Para Pedro Dreux, gestor da Occam, o mercado não
exagerou na reação. “O presidente deseja continuar com os auxílios e isso pega
de frente a nossa maior fragilidade no momento. O fiscal é o nosso ponto fraco.
Cada vez está mais claro que o teto de gastos em 2021 está ameaçado e, por mais
que se fale em aumento de impostos, a questão do teto não seria resolvida por
isso. O movimento não está exagerado e, pelos riscos, os preços estão até bem
comportados.” Talvez mais que o conteúdo em si, o tom das declarações de
Bolsonaro - escancarando a divergência de opiniões com Guedes - ajudou a
reviver as especulações de “fritura” do ministro.
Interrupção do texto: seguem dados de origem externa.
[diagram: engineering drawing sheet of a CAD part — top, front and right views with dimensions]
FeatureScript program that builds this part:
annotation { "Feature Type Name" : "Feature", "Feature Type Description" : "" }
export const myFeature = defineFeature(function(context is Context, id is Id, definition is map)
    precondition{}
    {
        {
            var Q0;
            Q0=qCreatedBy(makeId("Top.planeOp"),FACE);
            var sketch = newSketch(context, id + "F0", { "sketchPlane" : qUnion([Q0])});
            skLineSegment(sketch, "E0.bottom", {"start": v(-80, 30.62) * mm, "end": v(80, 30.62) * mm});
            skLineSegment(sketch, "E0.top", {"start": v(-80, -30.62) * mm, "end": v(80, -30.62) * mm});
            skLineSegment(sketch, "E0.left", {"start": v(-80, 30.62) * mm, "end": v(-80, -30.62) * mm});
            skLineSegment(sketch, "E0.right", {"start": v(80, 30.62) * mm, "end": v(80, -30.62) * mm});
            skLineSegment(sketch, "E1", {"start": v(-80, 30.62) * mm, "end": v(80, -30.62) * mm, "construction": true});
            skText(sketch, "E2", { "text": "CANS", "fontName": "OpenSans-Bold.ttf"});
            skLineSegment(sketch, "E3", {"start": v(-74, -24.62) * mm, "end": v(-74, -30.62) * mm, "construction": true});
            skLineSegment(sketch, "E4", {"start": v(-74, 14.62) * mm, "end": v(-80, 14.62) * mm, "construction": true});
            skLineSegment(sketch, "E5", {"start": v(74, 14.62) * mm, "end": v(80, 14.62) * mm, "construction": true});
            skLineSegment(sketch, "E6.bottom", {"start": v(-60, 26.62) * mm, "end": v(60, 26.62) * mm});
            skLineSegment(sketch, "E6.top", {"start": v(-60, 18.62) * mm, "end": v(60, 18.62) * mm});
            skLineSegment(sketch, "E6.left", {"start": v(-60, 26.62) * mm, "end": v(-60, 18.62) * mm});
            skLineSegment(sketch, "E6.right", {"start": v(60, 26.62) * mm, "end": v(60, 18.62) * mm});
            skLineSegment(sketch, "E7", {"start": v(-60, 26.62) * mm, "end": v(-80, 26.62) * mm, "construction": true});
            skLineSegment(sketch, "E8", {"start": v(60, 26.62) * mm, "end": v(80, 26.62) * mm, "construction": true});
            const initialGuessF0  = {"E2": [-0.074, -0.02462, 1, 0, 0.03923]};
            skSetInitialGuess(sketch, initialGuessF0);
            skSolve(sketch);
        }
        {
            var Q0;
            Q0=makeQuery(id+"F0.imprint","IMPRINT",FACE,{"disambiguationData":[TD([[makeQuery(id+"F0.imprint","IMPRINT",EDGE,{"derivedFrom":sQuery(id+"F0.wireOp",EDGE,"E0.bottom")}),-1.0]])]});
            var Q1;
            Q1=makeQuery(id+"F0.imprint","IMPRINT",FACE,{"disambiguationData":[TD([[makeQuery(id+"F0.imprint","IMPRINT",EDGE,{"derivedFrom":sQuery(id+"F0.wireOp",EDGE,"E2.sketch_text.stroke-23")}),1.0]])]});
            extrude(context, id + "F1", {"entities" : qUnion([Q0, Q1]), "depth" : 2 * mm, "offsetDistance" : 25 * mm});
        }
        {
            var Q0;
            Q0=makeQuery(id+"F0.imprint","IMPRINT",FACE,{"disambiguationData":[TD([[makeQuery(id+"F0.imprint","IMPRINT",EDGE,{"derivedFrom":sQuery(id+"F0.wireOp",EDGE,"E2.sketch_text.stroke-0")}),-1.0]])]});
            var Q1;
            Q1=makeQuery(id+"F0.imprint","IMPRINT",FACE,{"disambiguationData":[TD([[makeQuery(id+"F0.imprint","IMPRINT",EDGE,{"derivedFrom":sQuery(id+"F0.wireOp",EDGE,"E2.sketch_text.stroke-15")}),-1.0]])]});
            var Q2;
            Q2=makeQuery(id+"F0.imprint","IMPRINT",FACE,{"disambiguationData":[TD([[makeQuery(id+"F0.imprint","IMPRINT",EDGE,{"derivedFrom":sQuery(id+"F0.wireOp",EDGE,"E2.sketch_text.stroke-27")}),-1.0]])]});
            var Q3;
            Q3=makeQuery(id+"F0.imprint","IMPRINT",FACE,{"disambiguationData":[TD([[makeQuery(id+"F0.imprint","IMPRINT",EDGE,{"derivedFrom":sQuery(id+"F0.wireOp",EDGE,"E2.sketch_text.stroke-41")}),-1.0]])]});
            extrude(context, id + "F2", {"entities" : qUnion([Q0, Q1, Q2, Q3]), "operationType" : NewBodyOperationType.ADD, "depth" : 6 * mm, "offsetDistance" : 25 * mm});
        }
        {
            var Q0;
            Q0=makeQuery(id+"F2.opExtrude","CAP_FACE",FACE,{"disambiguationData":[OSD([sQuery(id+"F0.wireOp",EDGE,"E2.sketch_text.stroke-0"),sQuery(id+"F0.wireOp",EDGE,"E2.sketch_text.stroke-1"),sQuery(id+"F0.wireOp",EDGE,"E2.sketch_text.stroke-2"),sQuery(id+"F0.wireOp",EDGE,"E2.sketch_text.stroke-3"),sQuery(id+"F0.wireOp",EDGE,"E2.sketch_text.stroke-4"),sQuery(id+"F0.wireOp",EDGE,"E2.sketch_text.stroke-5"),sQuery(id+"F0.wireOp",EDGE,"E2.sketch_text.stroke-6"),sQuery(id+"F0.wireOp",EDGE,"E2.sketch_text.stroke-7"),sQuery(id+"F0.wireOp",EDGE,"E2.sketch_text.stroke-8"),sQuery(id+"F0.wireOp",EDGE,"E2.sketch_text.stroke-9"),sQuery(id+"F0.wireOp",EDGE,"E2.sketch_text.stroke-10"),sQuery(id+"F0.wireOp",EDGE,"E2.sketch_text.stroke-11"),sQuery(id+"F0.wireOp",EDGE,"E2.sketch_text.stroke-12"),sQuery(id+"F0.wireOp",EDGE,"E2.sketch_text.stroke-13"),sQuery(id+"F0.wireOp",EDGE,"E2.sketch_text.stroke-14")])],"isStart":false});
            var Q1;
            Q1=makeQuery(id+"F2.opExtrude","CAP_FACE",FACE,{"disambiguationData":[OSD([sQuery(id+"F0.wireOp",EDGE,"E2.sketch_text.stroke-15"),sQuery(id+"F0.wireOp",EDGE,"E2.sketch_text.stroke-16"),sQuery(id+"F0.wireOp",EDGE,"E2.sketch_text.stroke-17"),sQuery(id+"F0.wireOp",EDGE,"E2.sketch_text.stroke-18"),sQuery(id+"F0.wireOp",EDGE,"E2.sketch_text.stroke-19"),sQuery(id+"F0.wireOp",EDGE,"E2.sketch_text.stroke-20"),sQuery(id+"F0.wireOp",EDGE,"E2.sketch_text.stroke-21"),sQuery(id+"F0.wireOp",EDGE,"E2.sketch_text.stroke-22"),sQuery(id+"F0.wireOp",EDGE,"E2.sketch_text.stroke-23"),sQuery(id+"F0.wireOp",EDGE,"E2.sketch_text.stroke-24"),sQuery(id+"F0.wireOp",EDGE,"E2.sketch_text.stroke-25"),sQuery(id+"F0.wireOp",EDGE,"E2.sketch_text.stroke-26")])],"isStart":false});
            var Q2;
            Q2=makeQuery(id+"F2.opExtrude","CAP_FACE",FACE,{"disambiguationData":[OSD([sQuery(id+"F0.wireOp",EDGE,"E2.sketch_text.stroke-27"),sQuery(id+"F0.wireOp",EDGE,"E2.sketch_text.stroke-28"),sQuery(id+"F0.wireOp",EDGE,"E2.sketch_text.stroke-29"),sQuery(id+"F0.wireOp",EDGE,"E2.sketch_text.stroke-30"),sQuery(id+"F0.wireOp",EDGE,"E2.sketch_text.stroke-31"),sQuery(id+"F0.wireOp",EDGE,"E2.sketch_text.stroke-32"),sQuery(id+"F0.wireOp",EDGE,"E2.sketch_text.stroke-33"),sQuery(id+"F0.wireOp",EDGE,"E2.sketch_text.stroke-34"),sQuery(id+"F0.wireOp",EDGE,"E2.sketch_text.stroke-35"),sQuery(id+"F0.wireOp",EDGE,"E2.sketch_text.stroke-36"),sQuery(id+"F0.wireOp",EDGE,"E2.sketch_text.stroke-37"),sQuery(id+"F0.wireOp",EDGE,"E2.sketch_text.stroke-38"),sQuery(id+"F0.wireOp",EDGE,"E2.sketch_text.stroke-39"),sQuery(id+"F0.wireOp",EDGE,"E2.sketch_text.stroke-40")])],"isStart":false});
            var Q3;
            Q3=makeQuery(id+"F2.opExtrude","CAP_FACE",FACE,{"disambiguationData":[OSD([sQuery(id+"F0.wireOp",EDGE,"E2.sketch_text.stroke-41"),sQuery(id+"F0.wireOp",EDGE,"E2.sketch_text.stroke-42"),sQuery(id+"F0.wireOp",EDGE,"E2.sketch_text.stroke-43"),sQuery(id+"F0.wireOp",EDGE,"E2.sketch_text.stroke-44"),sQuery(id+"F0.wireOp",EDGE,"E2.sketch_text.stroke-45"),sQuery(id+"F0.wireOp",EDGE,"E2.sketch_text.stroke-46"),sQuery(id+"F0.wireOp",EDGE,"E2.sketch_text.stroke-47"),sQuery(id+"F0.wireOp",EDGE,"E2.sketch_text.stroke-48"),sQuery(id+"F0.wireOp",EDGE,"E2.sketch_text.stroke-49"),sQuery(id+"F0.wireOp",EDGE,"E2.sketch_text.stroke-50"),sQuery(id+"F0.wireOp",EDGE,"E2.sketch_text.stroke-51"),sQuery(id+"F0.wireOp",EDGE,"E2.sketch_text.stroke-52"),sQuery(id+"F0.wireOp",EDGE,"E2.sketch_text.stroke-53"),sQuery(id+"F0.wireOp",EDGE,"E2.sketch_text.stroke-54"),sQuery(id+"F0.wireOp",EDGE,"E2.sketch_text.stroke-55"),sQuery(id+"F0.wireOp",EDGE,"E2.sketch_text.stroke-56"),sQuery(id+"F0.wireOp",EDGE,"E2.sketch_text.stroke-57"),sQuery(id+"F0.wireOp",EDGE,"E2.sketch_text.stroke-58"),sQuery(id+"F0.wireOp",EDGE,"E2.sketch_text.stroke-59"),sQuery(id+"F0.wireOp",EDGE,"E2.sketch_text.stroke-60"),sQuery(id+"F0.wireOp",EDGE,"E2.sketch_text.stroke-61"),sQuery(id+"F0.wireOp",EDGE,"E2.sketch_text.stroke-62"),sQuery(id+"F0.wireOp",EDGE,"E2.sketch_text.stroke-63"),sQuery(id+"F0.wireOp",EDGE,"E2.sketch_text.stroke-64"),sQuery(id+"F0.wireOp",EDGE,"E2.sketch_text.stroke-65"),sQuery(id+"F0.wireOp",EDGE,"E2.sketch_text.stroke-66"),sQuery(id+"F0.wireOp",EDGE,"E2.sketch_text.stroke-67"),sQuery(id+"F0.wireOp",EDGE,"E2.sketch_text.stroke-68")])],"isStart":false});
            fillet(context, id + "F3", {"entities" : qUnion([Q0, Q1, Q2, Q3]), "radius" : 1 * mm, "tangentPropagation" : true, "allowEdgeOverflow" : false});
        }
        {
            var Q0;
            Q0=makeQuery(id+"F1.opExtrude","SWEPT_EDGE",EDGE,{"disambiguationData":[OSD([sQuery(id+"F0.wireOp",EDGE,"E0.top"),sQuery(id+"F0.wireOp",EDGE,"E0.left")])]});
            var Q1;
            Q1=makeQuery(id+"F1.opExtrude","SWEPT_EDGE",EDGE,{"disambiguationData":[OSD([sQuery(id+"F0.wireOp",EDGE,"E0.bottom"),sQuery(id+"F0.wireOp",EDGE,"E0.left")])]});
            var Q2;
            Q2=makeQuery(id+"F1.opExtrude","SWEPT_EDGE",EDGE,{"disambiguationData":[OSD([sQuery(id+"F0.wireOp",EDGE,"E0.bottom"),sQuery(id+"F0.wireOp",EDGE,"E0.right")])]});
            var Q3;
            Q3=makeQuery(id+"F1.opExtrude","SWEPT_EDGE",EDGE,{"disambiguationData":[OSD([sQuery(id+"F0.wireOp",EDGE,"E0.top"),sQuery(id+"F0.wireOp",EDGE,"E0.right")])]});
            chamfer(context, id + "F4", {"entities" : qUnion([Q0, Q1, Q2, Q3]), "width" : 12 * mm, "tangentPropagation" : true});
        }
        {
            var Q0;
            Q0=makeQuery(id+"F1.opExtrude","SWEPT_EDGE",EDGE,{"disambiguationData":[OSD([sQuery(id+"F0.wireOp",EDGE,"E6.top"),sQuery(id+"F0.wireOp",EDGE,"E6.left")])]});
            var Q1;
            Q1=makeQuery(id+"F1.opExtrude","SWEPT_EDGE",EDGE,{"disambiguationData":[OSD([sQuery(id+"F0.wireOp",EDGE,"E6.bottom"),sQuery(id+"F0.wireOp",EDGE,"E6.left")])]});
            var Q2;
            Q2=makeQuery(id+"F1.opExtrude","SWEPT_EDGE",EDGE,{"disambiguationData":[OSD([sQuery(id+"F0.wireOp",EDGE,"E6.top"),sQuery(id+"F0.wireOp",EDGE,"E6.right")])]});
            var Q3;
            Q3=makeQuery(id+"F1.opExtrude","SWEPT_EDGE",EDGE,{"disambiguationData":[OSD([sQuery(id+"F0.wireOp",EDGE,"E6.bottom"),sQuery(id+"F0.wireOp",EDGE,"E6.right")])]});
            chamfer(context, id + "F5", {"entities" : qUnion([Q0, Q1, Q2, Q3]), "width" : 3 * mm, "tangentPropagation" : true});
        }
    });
O burburinho foi tamanho que o Ministério da
Economia divulgou nota negando que uma coletiva de imprensa estaria sendo
organizada para anunciar sua demissão. “O Ministro continua despachando
normalmente”, informou a pasta. “A notícia em si não é boa, mas não é ruim
também. Bolsonaro não sinalizou que ia gastar mais ou coisa do tipo”, diz
Victor Candido, economista da Journey Capital. “Mas o mercado está com medo de
um Guedes mais fraco, então não está topando nenhuma surpresa. Qualquer notícia
que envolva o programa ou a parte fiscal assusta.” O mercado de juros, por
exemplo, viu motivo para a forte incorporação de prêmio de risco. A taxa do
contrato de Depósito Interfinanceiro (DI) para janeiro de 2023 - a mais
negociada do dia - avançou de 3,95% para 4,11% no fechamento. Já a do DI para
janeiro de 2027 saltou de 6,77% para 6,98%.